Reconstructing Ralston Crawford

Menconi + Schoelkopf presents Reconstructing Ralston Crawford, an exhibition of major paintings and the prints, photographs, and drawings that place these works in a new context.

 

Ralston Crawford (1906-1978) is often classified as a Precisionist, and while many of his early works do engage the crisp lines and impersonal industry of the movement, that appellation tells only a part of the story. His paintings from the 1930s and early 1940s were in the "immaculate" style, but all along he harbored a fascination with growth, change, and decay. Early watercolors, often swept up into the triumphalist narrative of construction, can also be read as demolition. This ambiguity is central to Crawford's work across his long career. The only painter to witness the tests of nuclear weapons at Bikini Atoll, Crawford emerged from the 1940s with an appreciation for the two sides of the coin of atomic age: awesome power, for creation or destruction. In the post-war years, he turned to photography and print making to embrace subjects like New Orleans jazz funerals and maritime junkyards: vibrant celebrations of life in the presence of death.
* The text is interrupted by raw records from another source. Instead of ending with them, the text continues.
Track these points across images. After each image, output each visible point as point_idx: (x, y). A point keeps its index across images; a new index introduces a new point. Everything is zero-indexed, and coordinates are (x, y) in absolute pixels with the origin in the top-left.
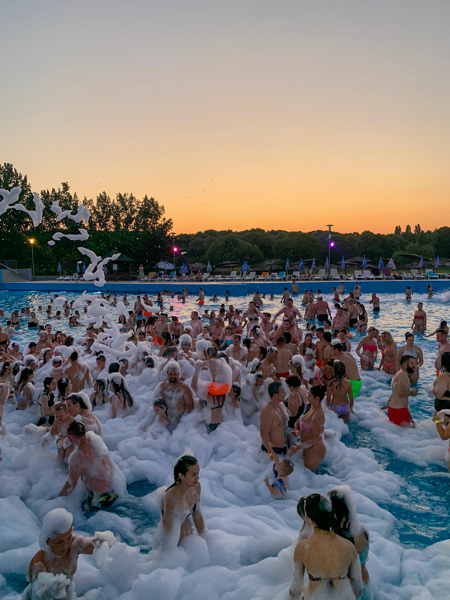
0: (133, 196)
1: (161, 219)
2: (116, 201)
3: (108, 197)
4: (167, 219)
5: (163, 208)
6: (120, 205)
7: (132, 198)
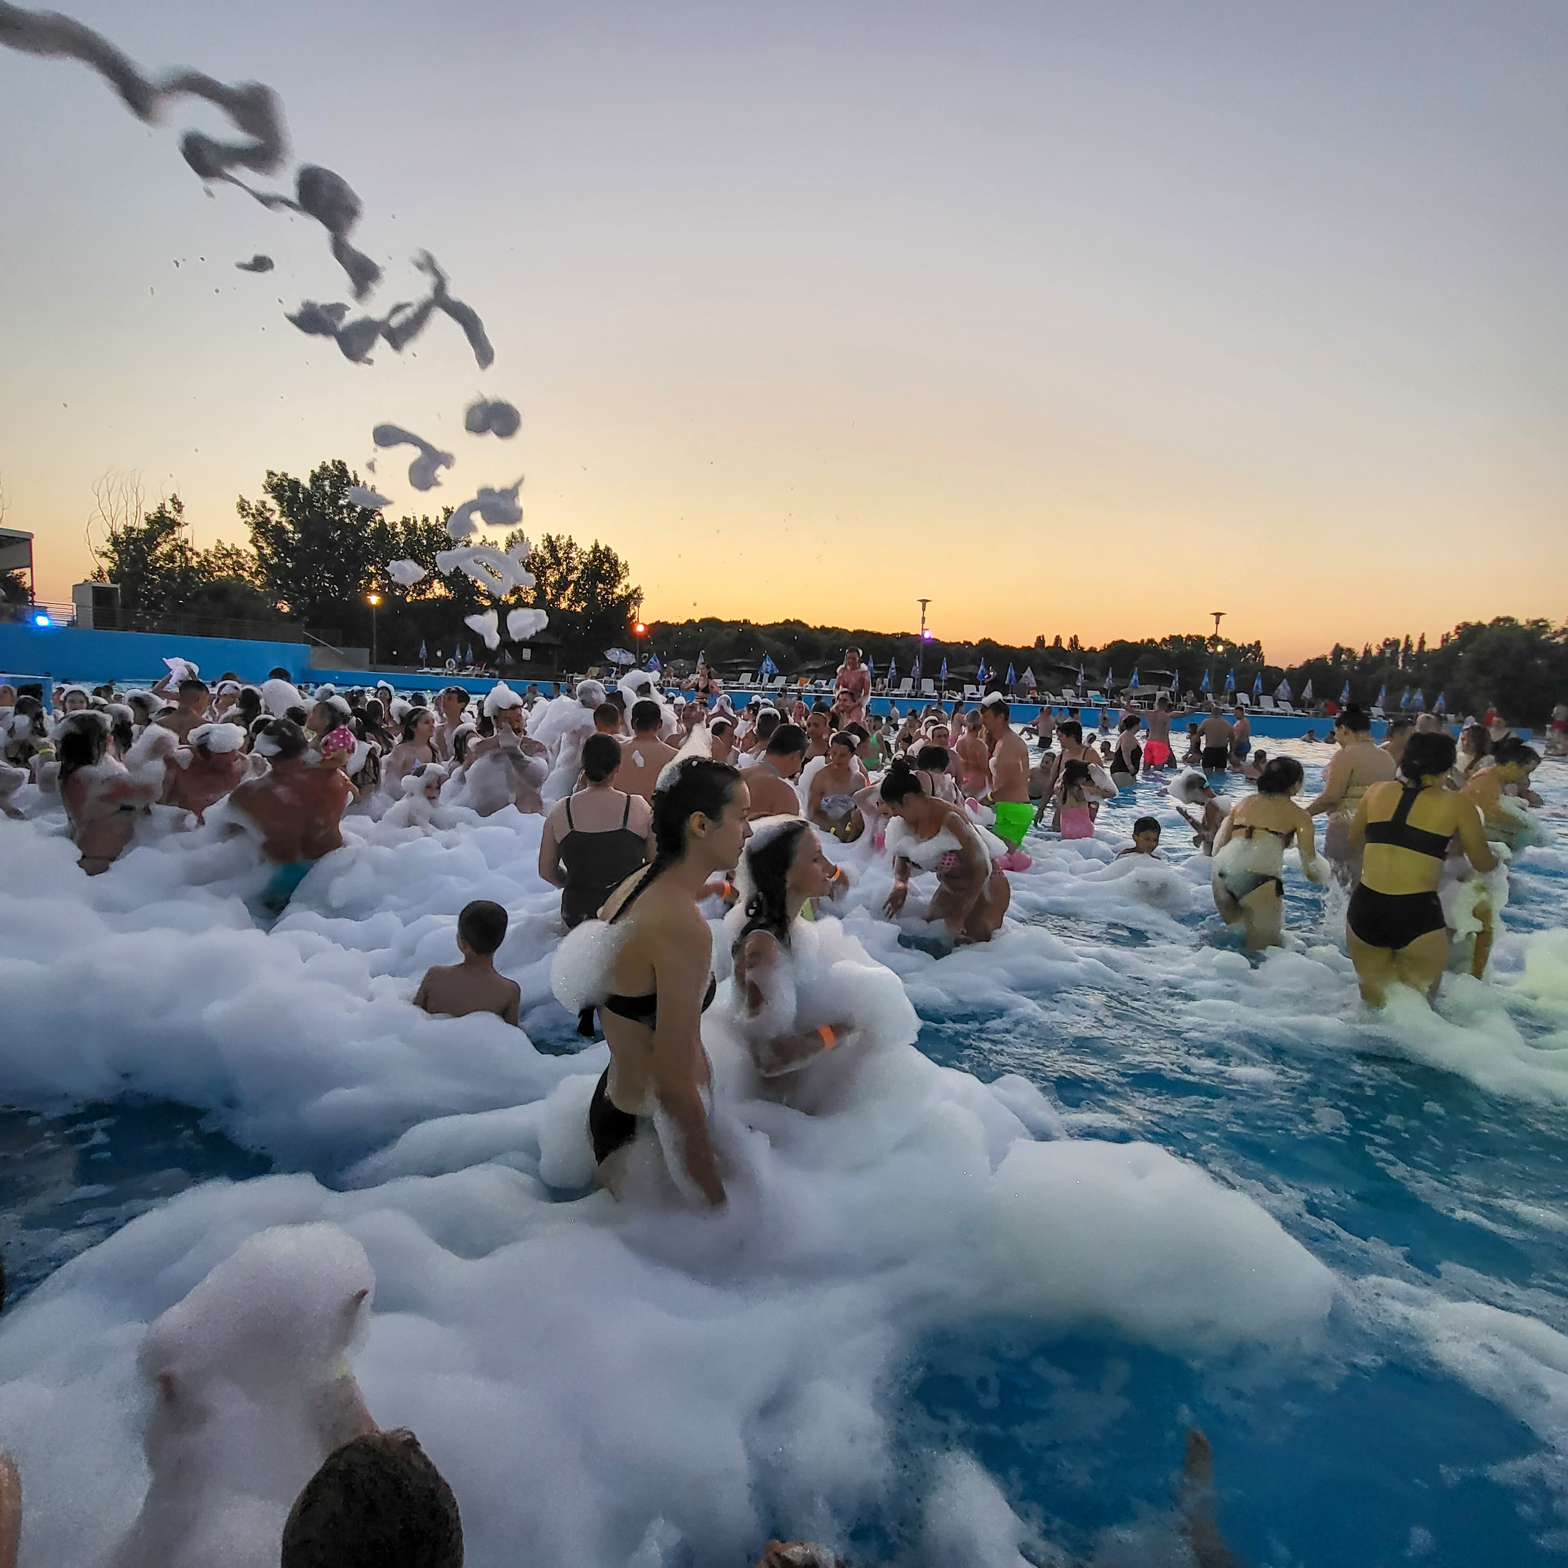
0: (573, 542)
1: (620, 586)
2: (540, 548)
3: (528, 540)
4: (633, 587)
5: (626, 566)
6: (547, 556)
7: (571, 545)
The arc of his career moved to the extreme opposite of Precisionism, considering the obsolete and discarded as relics for veneration. With these twin themes exposed as poles Crawford's career, Reconstructing Ralston Crawford demonstrates that both the shiny and the tarnished were present in his work throughout his career. A dozen paintings along with drawings, prints, photographs, and ephemera will reconstruct the narrative of his career to highlight the coequal themes of creation and destruction.